She was a mergers and acquisitions attorney in the Chicago office of Skadden Arps Slate Meagher & Flom, and spent a few years working for her parents’ Prairie Crossing venture and as an AT&T Wireless exec before a fellow former attorney recruited her to work at Russell Reynolds Associates, which has an office in Chicago, in 2004. She worried that the work would be boring. Not so. “It was so fulfilling, so interesting, so diverse in terms of content and people issues,” Ranney says. She left to launch Koya’s Chicago office in 2014.
Leadership Greater Chicago CEO Maria Wynne, whom Ranney placed three years ago, calls Ranney the “it girl” of nonprofit search in Chicago. “With her, it’s not a transaction,” Wynne says. “She wants you to be successful, she wants the organization to be successful.”
During Ranney’s 13 years as a nonprofit recruiter, the sector’s need for top-level talent has intensified as the line between for-profits and nonprofits has blurred. Ranney calls her clients “mission-driven” rather than “nonprofit,” to underscore that nonprofits are businesses that need effective leaders. “There’s more scrutiny on having the right management in place,” says Christopher Hunt, president and co-founder of Hunt Scanlon Media, publisher of Executive Search Review, an industry newsletter.
Two decades ago, the major search firms—including Russell Reynolds, Korn Ferry and Spencer Stuart—conducted most nonprofit searches. Today, 247 firms nationwide deal exclusively with nonprofit and higher education searches, which account for 10 to 15 percent of the $15 billion executive search industry, Hunt says. Koya, among the top 50 in revenue, enjoys a “stellar” reputation, he says.

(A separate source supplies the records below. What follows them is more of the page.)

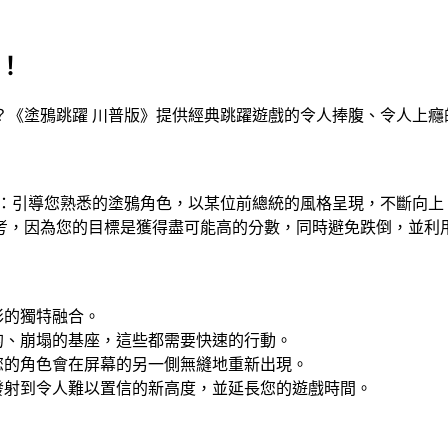
！
？《塗鴉跳躍 川普版》提供經典跳躍遊戲的令人捧腹、令人上癮
勝：引導您熟悉的塗鴉角色，以某位前總統的風格呈現，不斷向上
考，因為您的目標是獲得盡可能高的分數，同時避免跌倒，並利
彩的獨特融合。
的、崩塌的基座，這些都需要快速的行動。
您的角色會在屏幕的另一側無縫地重新出現。
發射到令人難以置信的新高度，並延長您的遊戲時間。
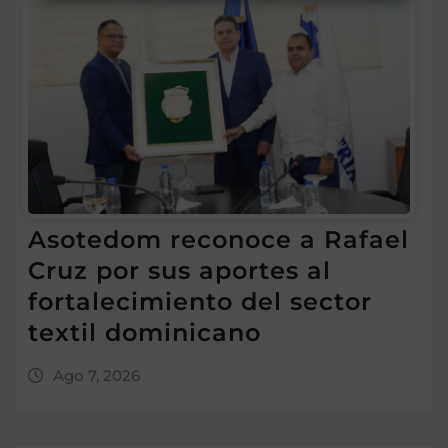
Asotedom reconoce a Rafael
Cruz por sus aportes al
fortalecimiento del sector
textil dominicano
Ago 7, 2026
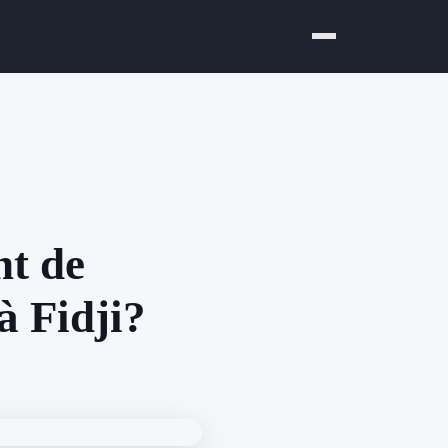
nt de
 à Fidji?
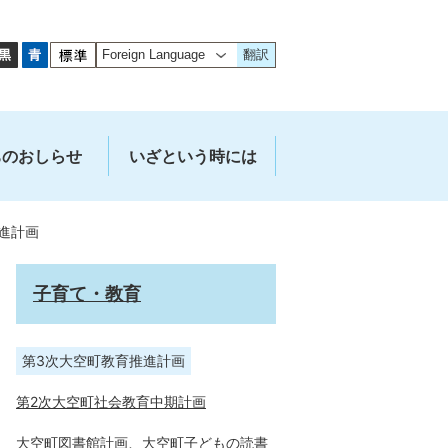
翻訳
ちのおしらせ
いざという時には
進計画
子育て・教育
第3次大空町教育推進計画
第2次大空町社会教育中期計画
大空町図書館計画、大空町子どもの読書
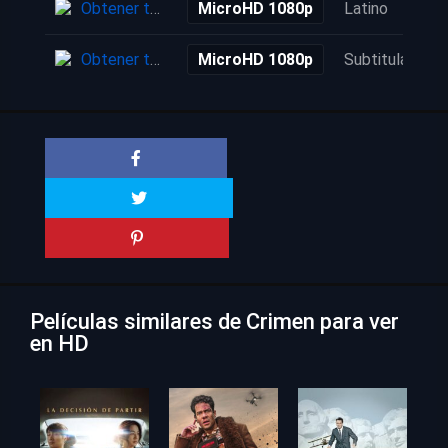
Obtener torrent
MicroHD 1080p
Latino
Obtener torrent
MicroHD 1080p
Subtitulada
Películas similares de Crimen para ver
en HD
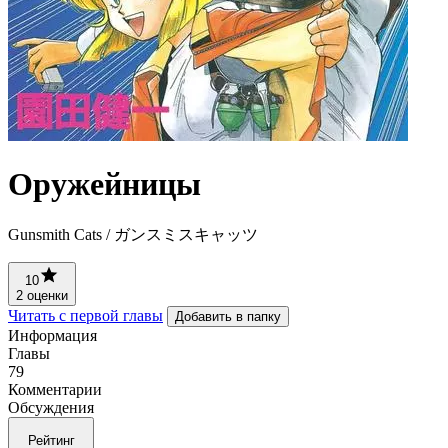
Оружейницы
Gunsmith Cats / ガンスミスキャッツ
10
2 оценки
Читать с первой главы
Добавить в папку
Информация
Главы
79
Комментарии
Обсуждения
Рейтинг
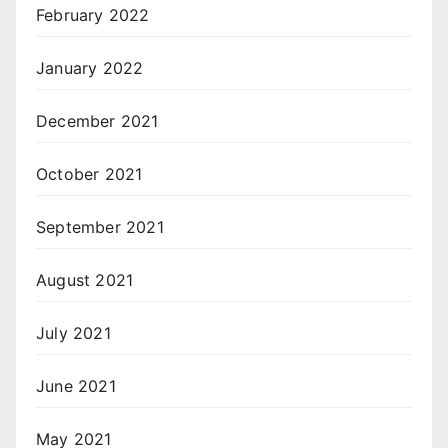
February 2022
January 2022
December 2021
October 2021
September 2021
August 2021
July 2021
June 2021
May 2021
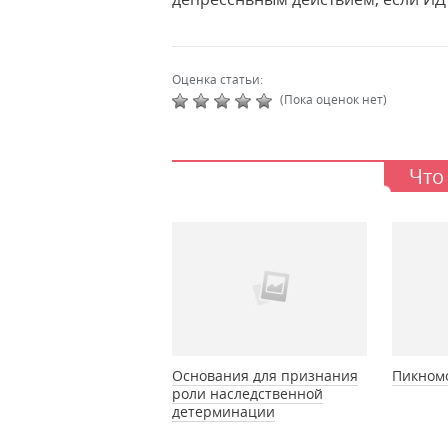
Оценка статьи:
(Пока оценок нет)
Что
Основания для признания
Пикном
роли наследственной
детерминации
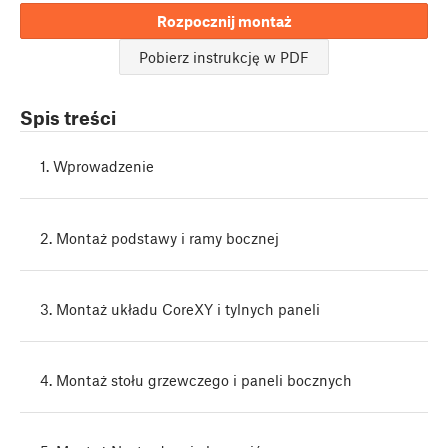
Rozpocznij montaż
Pobierz instrukcję w PDF
Spis treści
1. Wprowadzenie
2. Montaż podstawy i ramy bocznej
3. Montaż układu CoreXY i tylnych paneli
4. Montaż stołu grzewczego i paneli bocznych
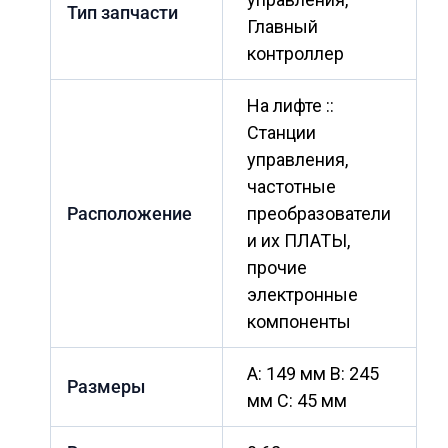
Тип запчасти
Главный
контроллер
На лифте ::
Станции
управления,
частотные
Расположение
преобразователи
и их ПЛАТЫ,
прочие
электронные
компоненты
A: 149 мм B: 245
Размеры
мм C: 45 мм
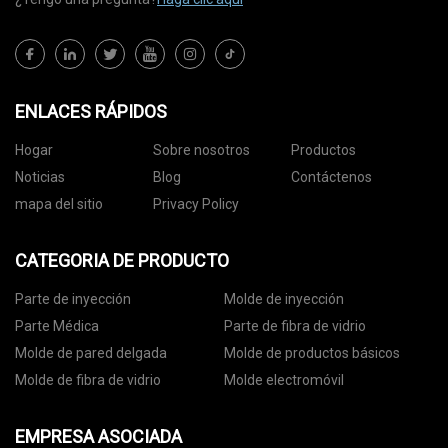
ENLACES RÁPIDOS
Hogar
Sobre nosotros
Productos
Noticias
Blog
Contáctenos
mapa del sitio
Privacy Policy
CATEGORIA DE PRODUCTO
Parte de inyección
Molde de inyección
Parte Médica
Parte de fibra de vidrio
Molde de pared delgada
Molde de productos básicos
Molde de fibra de vidrio
Molde electromóvil
EMPRESA ASOCIADA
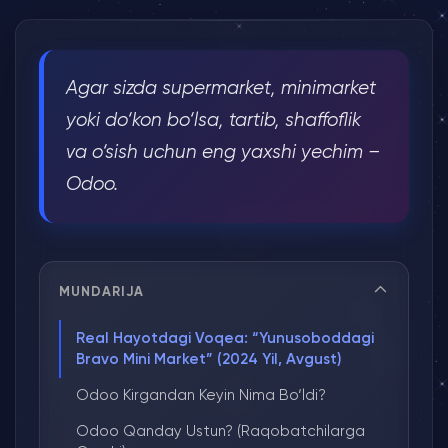
Agar sizda supermarket, minimarket
yoki do‘kon bo‘lsa, tartib, shaffoflik
va o‘sish uchun eng yaxshi yechim –
Odoo.
MUNDARIJA
Real Hayotdagi Voqea: “Yunusoboddagi
Bravo Mini Market” (2024 Yil, Avgust)
Odoo Kirgandan Keyin Nima Bo‘ldi?
Odoo Qanday Ustun? (Raqobatchilarga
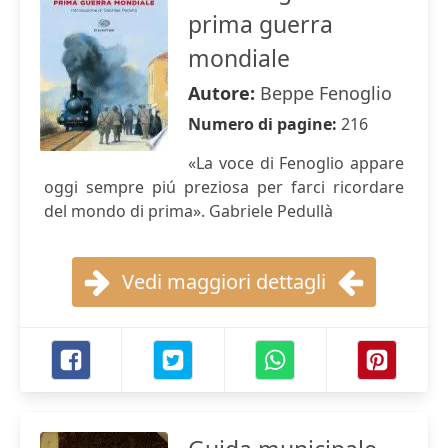
prima guerra
mondiale
Autore:
Beppe Fenoglio
Numero di pagine:
216
«La voce di Fenoglio appare
oggi sempre piú preziosa per farci ricordare
del mondo di prima». Gabriele Pedullà
Vedi maggiori dettagli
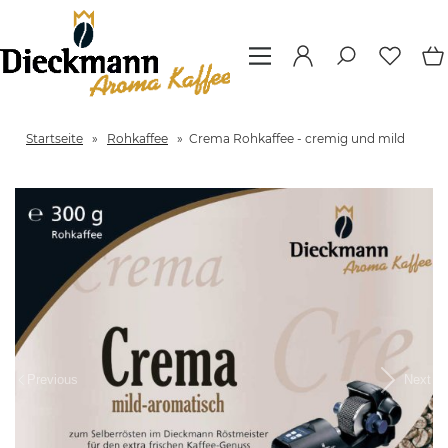
Startseite
»
Rohkaffee
»
Crema Rohkaffee - cremig und mild
Previous
Next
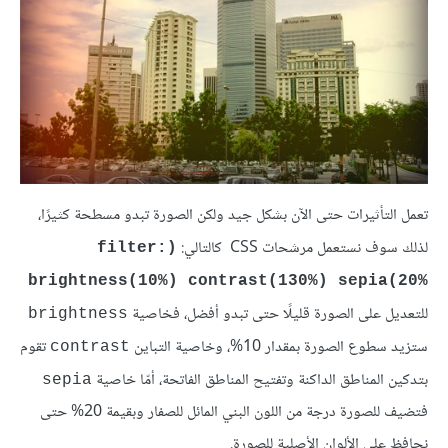
تعمل التأثيرات حتى الآن بشكل جيد ولكن الصورة تبدو مسطحة كثيرًا،
لذلك سوف نستعمل مرشحات CSS كالتالي:
(filter:
brightness(10%) contrast(130%) sepia(20%
للتعديل على الصورة قليلًا حتى تبدو أفضل، فخاصية
brightness
ستزيد سطوع الصورة بمقدار 10%، وخاصية التباين
تقوم
contrast
بتدكين المناطق الداكنة وتفتيح المناطق الفاتحة، أمّا خاصية
sepia
فتضيف للصورة درجة من اللون البني المائل للصفار وبقيمة 20% حتى
نحافظ على الألوان الأصلية للصورة.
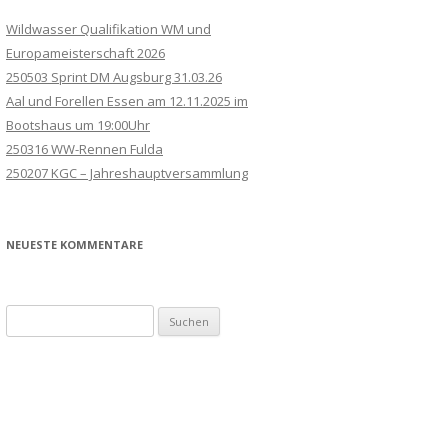
Wildwasser Qualifikation WM und
Europameisterschaft 2026
250503 Sprint DM Augsburg 31.03.26
Aal und Forellen Essen am 12.11.2025 im
Bootshaus um 19:00Uhr
250316 WW-Rennen Fulda
250207 KGC – Jahreshauptversammlung
NEUESTE KOMMENTARE
Suchen
nach:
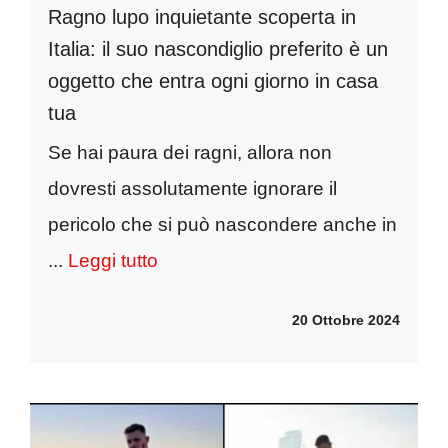
Ragno lupo inquietante scoperta in
Italia: il suo nascondiglio preferito è un
oggetto che entra ogni giorno in casa
tua
Se hai paura dei ragni, allora non
dovresti assolutamente ignorare il
pericolo che si può nascondere anche in
...
Leggi tutto
20 Ottobre 2024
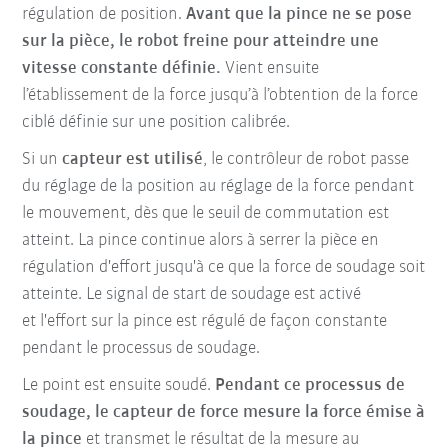
régulation de position.
Avant que la pince ne se pose
sur la pièce, le robot freine pour atteindre une
vitesse constante définie.
Vient ensuite
l’établissement de la force jusqu’à l’obtention de la force
ciblé définie sur une position calibrée.
Si un
capteur est utilisé
, le contrôleur de robot passe
du réglage de la position au réglage de la force pendant
le mouvement, dès que le seuil de commutation est
atteint. La pince continue alors à serrer la pièce en
régulation d'effort jusqu'à ce que la force de soudage soit
atteinte. Le signal de start de soudage est activé
et l'effort sur la pince est régulé de façon constante
pendant le processus de soudage.
Le point est ensuite soudé.
Pendant ce processus de
soudage, le capteur de force mesure la force émise à
la pince
et transmet le résultat de la mesure au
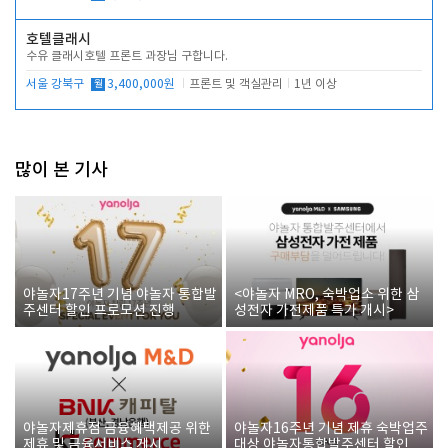
호텔클래시
수유 클래시호텔 프론트 과장님 구합니다.
서울 강북구
월
3,400,000원
프론트 및 객실관리
1년 이상
많이 본 기사
야놀자17주년 기념 야놀자 통합발
<야놀자 MRO, 숙박업소 위한 삼
주센터 할인 프로모션 진행
성전자 가전제품 특가 개시>
야놀자제휴점 금융혜택제공 위한
야놀자16주년 기념 제휴 숙박업주
제휴 및 금융서비스 게시
대상 야놀자통합발주센터 할인쿠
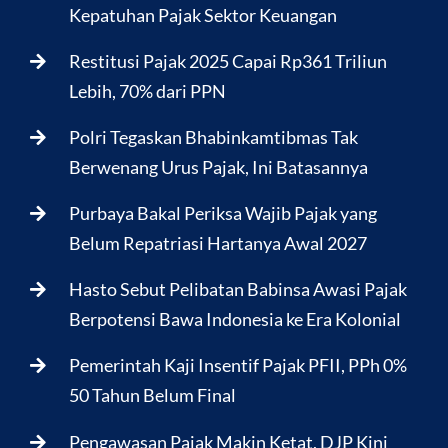
Kepatuhan Pajak Sektor Keuangan
Restitusi Pajak 2025 Capai Rp361 Triliun
Lebih, 70% dari PPN
Polri Tegaskan Bhabinkamtibmas Tak
Berwenang Urus Pajak, Ini Batasannya
Purbaya Bakal Periksa Wajib Pajak yang
Belum Repatriasi Hartanya Awal 2027
Hasto Sebut Pelibatan Babinsa Awasi Pajak
Berpotensi Bawa Indonesia ke Era Kolonial
Pemerintah Kaji Insentif Pajak PFII, PPh 0%
50 Tahun Belum Final
Pengawasan Pajak Makin Ketat, DJP Kini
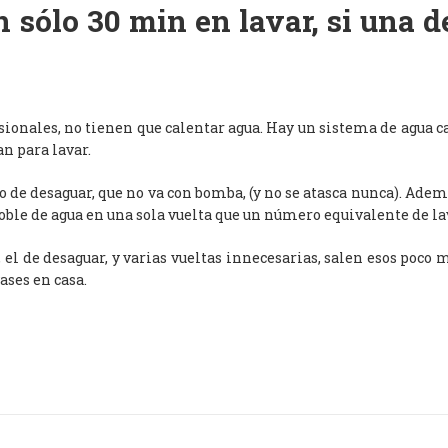
 sólo 30 min en lavar, si una 
esionales, no tienen que calentar agua. Hay un sistema de agua c
an para lavar.
de desaguar, que no va con bomba, (y no se atasca nunca). Adem
oble de agua en una sola vuelta que un número equivalente de l
, el de desaguar, y varias vueltas innecesarias, salen esos poco
ases en casa.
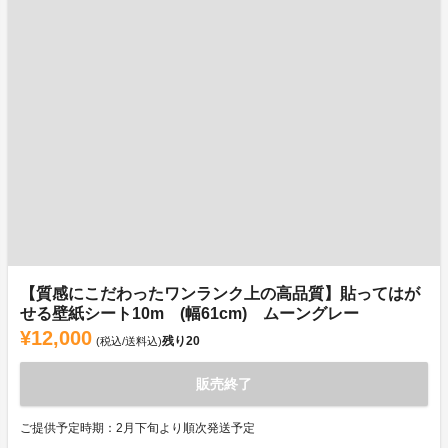
【質感にこだわったワンランク上の高品質】貼ってはが
せる壁紙シート10m (幅61cm) ムーングレー
¥12,000
残り
20
(税込/送料込)
販売終了
ご提供予定時期：2月下旬より順次発送予定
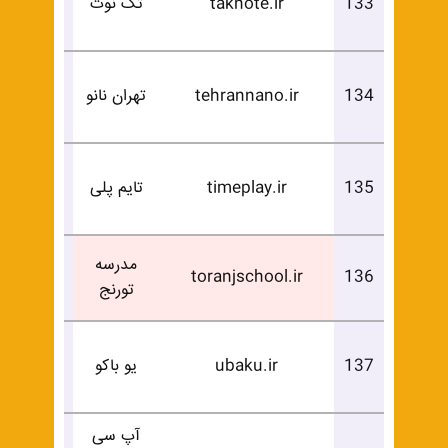
133
taknote.ir
تک نوت
خرید
درخوا
134
tehrannano.ir
تهران نانو
خرید
درخوا
135
timeplay.ir
تایم پلی
خرید
فروخ
مدرسه
toranjschool.ir
136
تورنج
شد
درخوا
137
ubaku.ir
یو باکو
خرید
آپ سی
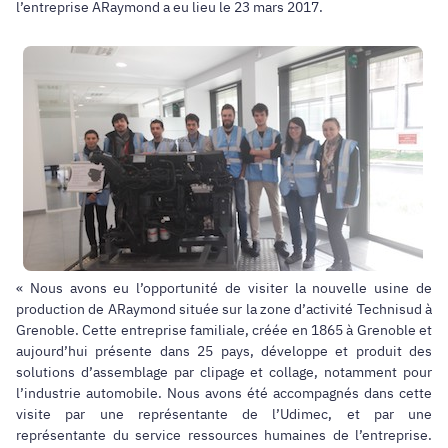
l’entreprise ARaymond a eu lieu le 23 mars 2017.
« Nous avons eu l’opportunité de visiter la nouvelle usine de
production de ARaymond située sur la zone d’activité Technisud à
Grenoble. Cette entreprise familiale, créée en 1865 à Grenoble et
aujourd’hui présente dans 25 pays, développe et produit des
solutions d’assemblage par clipage et collage, notamment pour
l’industrie automobile. Nous avons été accompagnés dans cette
visite par une représentante de l’Udimec, et par une
représentante du service ressources humaines de l’entreprise.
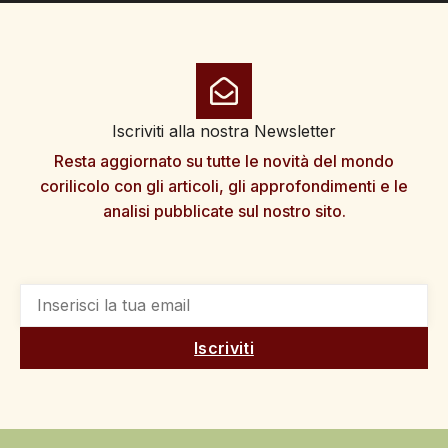
Iscriviti alla nostra Newsletter
Resta aggiornato su tutte le novità del mondo
corilicolo con gli articoli, gli approfondimenti e le
analisi pubblicate sul nostro sito.
Iscriviti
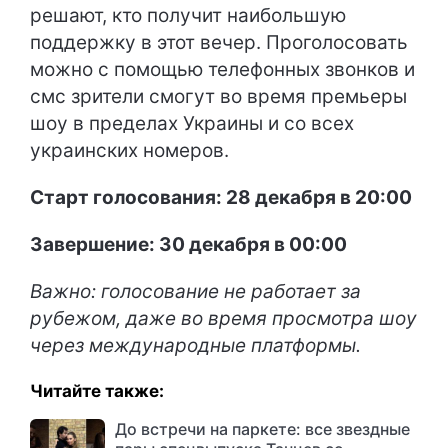
решают, кто получит наибольшую
поддержку в этот вечер. Проголосовать
можно с помощью телефонных звонков и
смс зрители смогут во время премьеры
шоу в пределах Украины и со всех
украинских номеров.
Старт голосования: 28 декабря в 20:00
Завершение: 30 декабря в 00:00
Важно: голосование не работает за
рубежом, даже во время просмотра шоу
через международные платформы.
Читайте также:
До встречи на паркете: все звездные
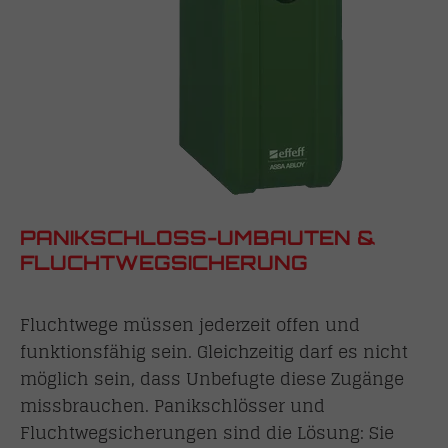
PANIKSCHLOSS-UMBAUTEN &
FLUCHTWEGSICHERUNG
Fluchtwege müssen jederzeit offen und
funktionsfähig sein. Gleichzeitig darf es nicht
möglich sein, dass Unbefugte diese Zugänge
missbrauchen. Panikschlösser und
Fluchtwegsicherungen sind die Lösung: Sie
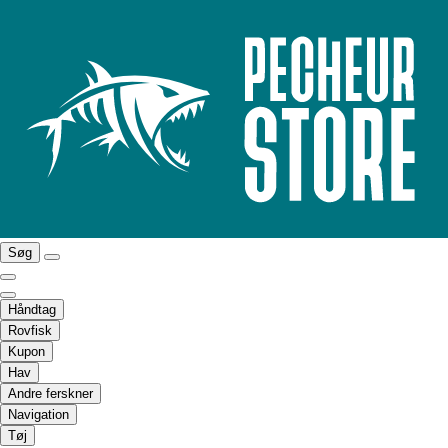
Søg
Håndtag
Rovfisk
Kupon
Hav
Andre ferskner
Navigation
Tøj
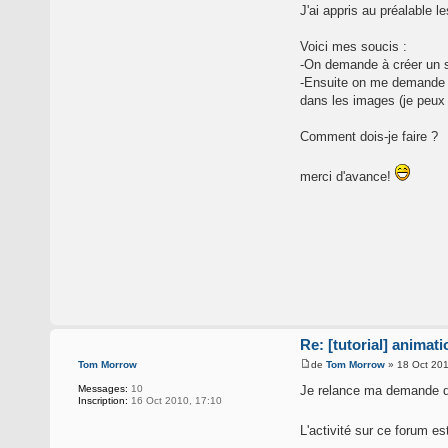
J'ai appris au préalable 
Voici mes soucis :
-On demande à créer un se
-Ensuite on me demande d
dans les images (je peux c
Comment dois-je faire ?
merci d'avance!
Re: [tutorial] animat
de
Tom Morrow
» 18 Oct 201
Tom Morrow
Je relance ma demande d'
Messages:
10
Inscription:
16 Oct 2010, 17:10
L'activité sur ce forum es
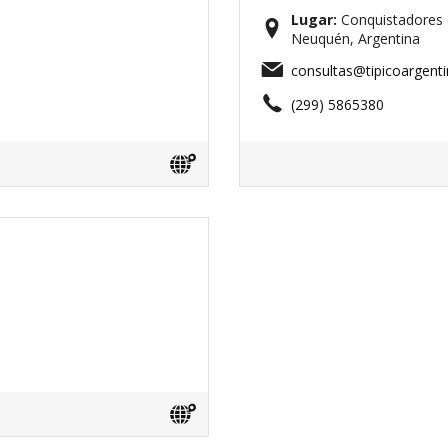
Lugar:
Conquistadores d
Neuquén, Argentina
consultas@tipicoargent
(299) 5865380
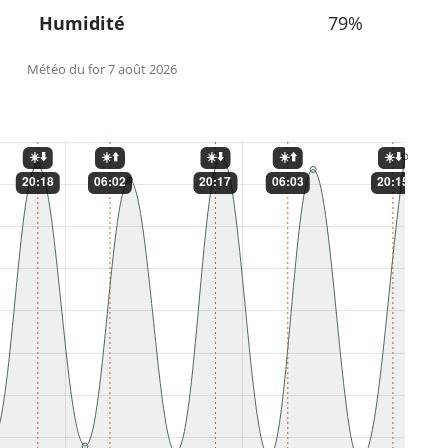
Humidité
79%
Météo du for 7 août 2026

Boston-based Koya has 50 employees in nine offices nationwide. Its revenue grew 33 percent, to $8 million, in 2016, and it’s on track to post $10 million in revenue this year, says founder and CEO Katie Bouton. Bouton met Ranney in 2011 through her father-in-law, Marshall Bouton, former president of the Chicago Council on Global Affairs. Ranney’s Chicago office now accounts for 20 to 25 percent of the firm’s business. “It’s blown away every expectation we ever had,” partly due to Ranney’s attention to detail, Bouton says. Ranney even hosts an annual dinner for placed candidates. “She likes to see the ripple effect of how (executives) are working together,” Bouton says.
Ranney and her husband, Clean Energy Trust CEO Erik Birkerts, have three children and live in Lake Bluff. She belongs to the Economic Club of Chicago and the Chicago Network, and serves on the boards of Public Radio International, World Business Chicago, Goodman Theatre and Forefront.
That cultural and civic involvement “helps her understand what an organization needs, and what good candidates we might not be aware of,” says Richard Rodes, chair of the search committee at Hubbard Street Dance, which has tapped Ranney to find a new executive director. “Alison knows where people are in their development cycle. She can see what works and what doesn’t,” he says, noting that Hubbard Street interviewed six national search firms before choosing Koya.
Ranney says she can’t imagine doing anything else. Her work, her nonprofit board service and her family keep her busy. When asked what she would do if recruiting were no longer an option, Ranney laughs. “That would be so sad,” she says. Chicago’s nonprofit community would most likely agree.